Amazon darf eine "Herr der Ringe"-Serie produzieren – mehr aber nicht. Videospiele und kommende Filme werden von der Embracer Group freigegeben oder produziert.

Foto: Nick Perry

Man sollte glauben, dass wohl Amazon, Apple oder ein anderer großer US-Konzern zugreifen würde, wenn die "Der Herr der Ringe"-Lizenz auf dem Markt verfügbar ist. Mitnichten: Die Rechte für die seit 1976 im Besitz des US-amerikanischen Filmproduktionsunternehmens Saul Zaentz Company befindliche Fantasy-Geschichte um Gandalf, Frodo und Co wanderten im August 2022 nach Europa: Die schwedische Firma Embracer Group konnte sich diese sichern.

Deals zu kommenden Filmen, Videospielen, Brettspielen, Comics, Amusement-Parks oder Merchandising laufen deshalb künftig nicht mehr über die USA, sondern über Europa. Dabei war dieser Kauf bei weitem nicht der teuerste, den das offenbar mit unendlich großen Geldressourcen ausgestattete Unternehmen in den letzten Jahren tätigte. Ein Blick hinter die Kulisse des vielleicht interessantesten Entertainmentkonzerns Europas.

Lars Wingefors ist ein geschickter Geschäftsmann, der allerdings nicht das Rampenlicht sucht.

Zu erledigen ▸
1: Wann gingen die „Herr der Ringe“-Rechte laut dem Artikel über die Lizenz nach Europa?
2: Gib aus dem Artikel über die „Herr der Ringe“-Lizenz den Abschnitt von „Amazon darf eine“ bis „sich diese sichern.“ wortgetreu wieder.
Die nachstehenden Zeilen werden hierfür nicht gebraucht.

Bereitgestellte Daten ▸
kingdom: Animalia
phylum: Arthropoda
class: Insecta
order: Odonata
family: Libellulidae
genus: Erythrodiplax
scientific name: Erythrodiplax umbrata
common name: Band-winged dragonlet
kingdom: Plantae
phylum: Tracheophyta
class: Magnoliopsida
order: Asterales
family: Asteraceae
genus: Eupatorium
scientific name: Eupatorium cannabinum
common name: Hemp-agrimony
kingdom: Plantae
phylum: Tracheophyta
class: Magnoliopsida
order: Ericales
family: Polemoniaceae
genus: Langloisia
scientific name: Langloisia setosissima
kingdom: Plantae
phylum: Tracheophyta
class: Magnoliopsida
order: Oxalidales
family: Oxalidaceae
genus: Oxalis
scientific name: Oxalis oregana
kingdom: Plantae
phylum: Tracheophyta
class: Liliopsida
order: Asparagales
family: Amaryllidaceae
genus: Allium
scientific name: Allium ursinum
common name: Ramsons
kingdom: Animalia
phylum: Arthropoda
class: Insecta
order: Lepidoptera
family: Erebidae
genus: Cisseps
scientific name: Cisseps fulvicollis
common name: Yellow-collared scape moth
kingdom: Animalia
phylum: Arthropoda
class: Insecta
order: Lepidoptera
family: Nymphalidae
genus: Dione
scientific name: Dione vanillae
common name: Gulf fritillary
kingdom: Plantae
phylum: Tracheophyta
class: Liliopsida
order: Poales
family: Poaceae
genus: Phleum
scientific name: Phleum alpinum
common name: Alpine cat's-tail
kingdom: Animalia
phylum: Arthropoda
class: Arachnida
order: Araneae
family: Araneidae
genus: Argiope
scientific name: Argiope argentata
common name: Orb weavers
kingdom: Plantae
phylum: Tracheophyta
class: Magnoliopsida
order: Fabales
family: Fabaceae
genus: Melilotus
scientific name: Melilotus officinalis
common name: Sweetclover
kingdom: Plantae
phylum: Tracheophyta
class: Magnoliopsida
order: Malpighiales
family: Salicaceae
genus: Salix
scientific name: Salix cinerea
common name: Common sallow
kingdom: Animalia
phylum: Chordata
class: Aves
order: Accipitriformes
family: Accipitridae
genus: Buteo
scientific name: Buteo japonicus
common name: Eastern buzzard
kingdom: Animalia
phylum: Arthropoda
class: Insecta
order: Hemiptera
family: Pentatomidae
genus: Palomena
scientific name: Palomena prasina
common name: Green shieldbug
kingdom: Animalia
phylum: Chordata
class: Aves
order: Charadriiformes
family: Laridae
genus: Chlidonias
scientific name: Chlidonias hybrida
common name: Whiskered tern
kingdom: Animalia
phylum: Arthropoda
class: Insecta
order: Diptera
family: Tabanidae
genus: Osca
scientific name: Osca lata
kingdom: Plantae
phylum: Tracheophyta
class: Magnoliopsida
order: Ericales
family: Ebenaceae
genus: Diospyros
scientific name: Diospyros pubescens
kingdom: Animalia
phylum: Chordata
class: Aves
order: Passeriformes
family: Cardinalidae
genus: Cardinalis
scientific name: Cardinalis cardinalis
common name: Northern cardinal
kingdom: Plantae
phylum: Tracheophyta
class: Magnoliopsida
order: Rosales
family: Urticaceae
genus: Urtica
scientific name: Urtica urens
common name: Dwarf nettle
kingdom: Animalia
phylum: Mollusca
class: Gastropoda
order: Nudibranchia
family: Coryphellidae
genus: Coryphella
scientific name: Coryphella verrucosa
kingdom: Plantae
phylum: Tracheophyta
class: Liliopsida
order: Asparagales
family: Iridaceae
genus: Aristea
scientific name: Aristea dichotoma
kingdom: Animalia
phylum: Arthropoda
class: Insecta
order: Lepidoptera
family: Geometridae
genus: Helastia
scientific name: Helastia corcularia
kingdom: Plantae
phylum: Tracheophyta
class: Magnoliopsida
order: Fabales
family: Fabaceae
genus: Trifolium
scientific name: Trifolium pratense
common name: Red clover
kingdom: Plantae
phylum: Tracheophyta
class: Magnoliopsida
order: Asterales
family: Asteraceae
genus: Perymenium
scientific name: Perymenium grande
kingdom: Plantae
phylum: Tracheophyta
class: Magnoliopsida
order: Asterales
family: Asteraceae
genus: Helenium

Antworten der Reihe nach ▸
1: Im August 2022.

2:
Amazon darf eine "Herr der Ringe"-Serie produzieren – mehr aber nicht. Videospiele und kommende Filme werden von der Embracer Group freigegeben oder produziert.

Foto: Nick Perry

Man sollte glauben, dass wohl Amazon, Apple oder ein anderer großer US-Konzern zugreifen würde, wenn die "Der Herr der Ringe"-Lizenz auf dem Markt verfügbar ist. Mitnichten: Die Rechte für die seit 1976 im Besitz des US-amerikanischen Filmproduktionsunternehmens Saul Zaentz Company befindliche Fantasy-Geschichte um Gandalf, Frodo und Co wanderten im August 2022 nach Europa: Die schwedische Firma Embracer Group konnte sich diese sichern.